GF(2^{8}) mult | GF(2^{8}) constant mult | GF(2^{8}) adder | Reg (Bit) | Mux 2-1 (Bit) | GF(2^{8}) inverter | |
---|---|---|---|---|---|---|
SC | 0 | 16 | 16 | 128 | 0 | 0 |
KES | 2 | 1 | 1 | 295 | 8 | 0 |
control unit | 0 | 0 | 0 | 57 | 17 | 0 |
CSEE | 4 | 15 | 15 | 308 | 4 | 1 |
Table 3 shows the comparison of the critical path delay, latency and the hardware complexity for the existing KES blocks of the various RS (255, 239) decoders. Lee [20] and Yuan et al. [21] implemented the conventional ME algorithm and the DCME algorithm with pipelined recursive architectures to achieve high speed and low hardware complexity, respectively. The authors in [22-24] presented three differently folded architectures based on the RiBM algorithm and significantly reduced the hardware complexity.
KES architecture | Critical path delay | Latency | Multipliers | Adders | Latches | Muxes |
---|---|---|---|---|---|---|
proposed rePIBMA | 3T_{xor2} + T_{mux2} | 243 | 2 + 1^{a} | 1 | 38 | 8 |
FRiBM [22] | T_{mult} | 224 | 4 | 2 | 61 | 5 |
PF_RiBM [23] | 2T_{xor2} + T_{nand2} + T_{mux2} | 225 | 4 | 2 | 61 | 5 |
rDCME [21] | – | 260 | 4 | 2 | 90 | 24 |
single-mode RiBM[24] | T_{muxt} + T_{mult} + T_{add} | 133 | 8 | 4 | 50 | 25 |
PrME [20] | 3T_{or2} + T_{xor2} + T_{mux2} | 255 | 4 | 2 | 170 | 30 |
- ^{a}This is a constant multiplier
It can be observed that the proposed KES block requires less number of multipliers, adders and latches compared with the existing architecture. In the rePIBMA architecture, the multiplier is pipelined. Hence, the critical path of the KES block lies in the z-generating unit. Compared with [22, 24], the proposed KES block reduces the critical path delay. Compared with [24], the proposed architecture has longer latency because of the recursive architecture. However, the hardware complexity of the proposed KES block is reduced more. In addition, compared with the architecture of [20-23] which has the similar latency, the CSEE block of the proposed architecture has three more multipliers. Although the proposed method reduces multipliers in KES block at the expense of more multipliers in CSEE block, the hardware complexity of our KES block decreases more. Hence, the proposed decoder is more area-efficient.

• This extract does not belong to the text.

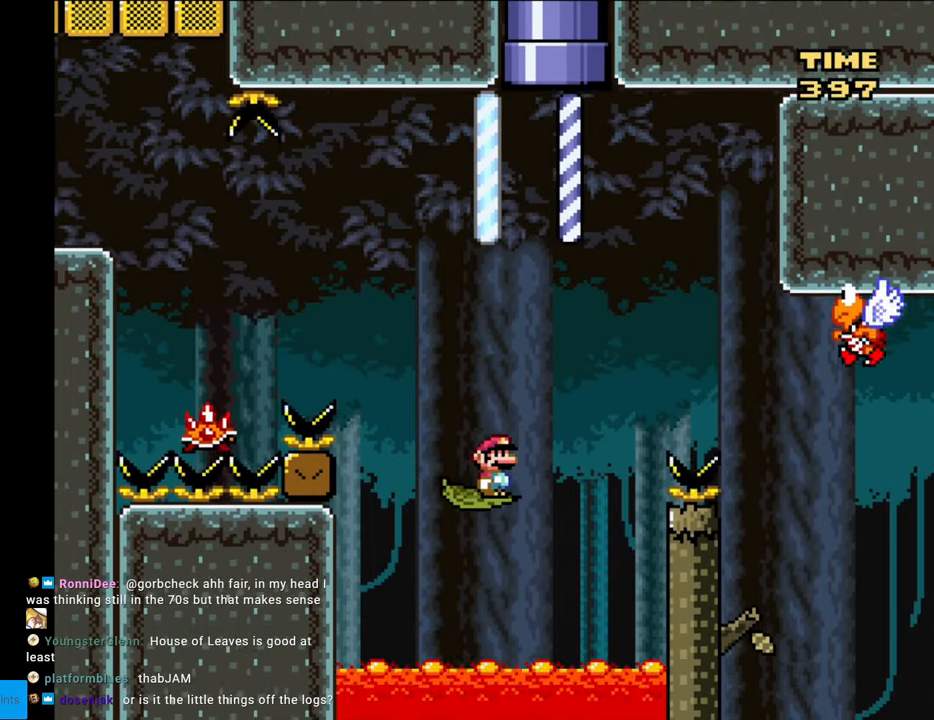
{"buttons": ["Y"], "events": []}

4.2 Implementation results
Architecture | proposed rePIBMA | FRiBM [22] | PF_RiBM [23] | rDCME [21] | Single-mode RiBM [24] | PrME [20] |
---|---|---|---|---|---|---|
tech. | 0.18 μm | 0.18 μm | 90 nm | 0.18 μm | 0.18 μm | 0.13 μm |
SC | 2,900 | – | 6,950 | 2,900 | 2,900 | 3,000 |
KES | 4,650 | – | 5,632 | 11,400 | 9,566 | 17,000 |
CSEE | 5,400 | – | 8,750 | 4,100 | 4,100 | 4,600 |
total gates | 12,950 | 12,668 | 21,332 | 18,400 | 165,66 | 24,600 |
f_{max}(MHz) | 575 | 425 | 750 | 640 | 400 | 625 |
throughput(Gb/s) | 4.6 | 3.4 | 6 | 5.1 | 3.2 | 5 |
TSNT | 491.83 | 371.62 | 194.72 | 383.78 | 267.46 | 203.25 |
TSNT value of the proposed decoder is 28.15%, 32.35%, 83.89%, 141.98% and 152.58% better than [21, 22, 24, 20, 23]. The result indicates that our design has higher efficiency compared with other existing designs under the same technology condition.
5 Conclusion
This paper presents the rePIBMA architecture using a rPE unit to reduce the hardware complexity. In addition, pipelining technologies render the RS decoder a very short critical path. A new initialisation is employed to reduce the long latency. This design also has the dynamic power saving feature. As a result, the proposed RS (255, 239) decoder is at least 28.15% more efficient than the previously related designs and better adapts to the requirements of modern high-speed low-complexity communication systems.
6 Acknowledgments
The authors thank the National Natural Science Foundation of China (grant no. 61474080) and the Program for New Century Excellent Talents in University of China for supporting this work.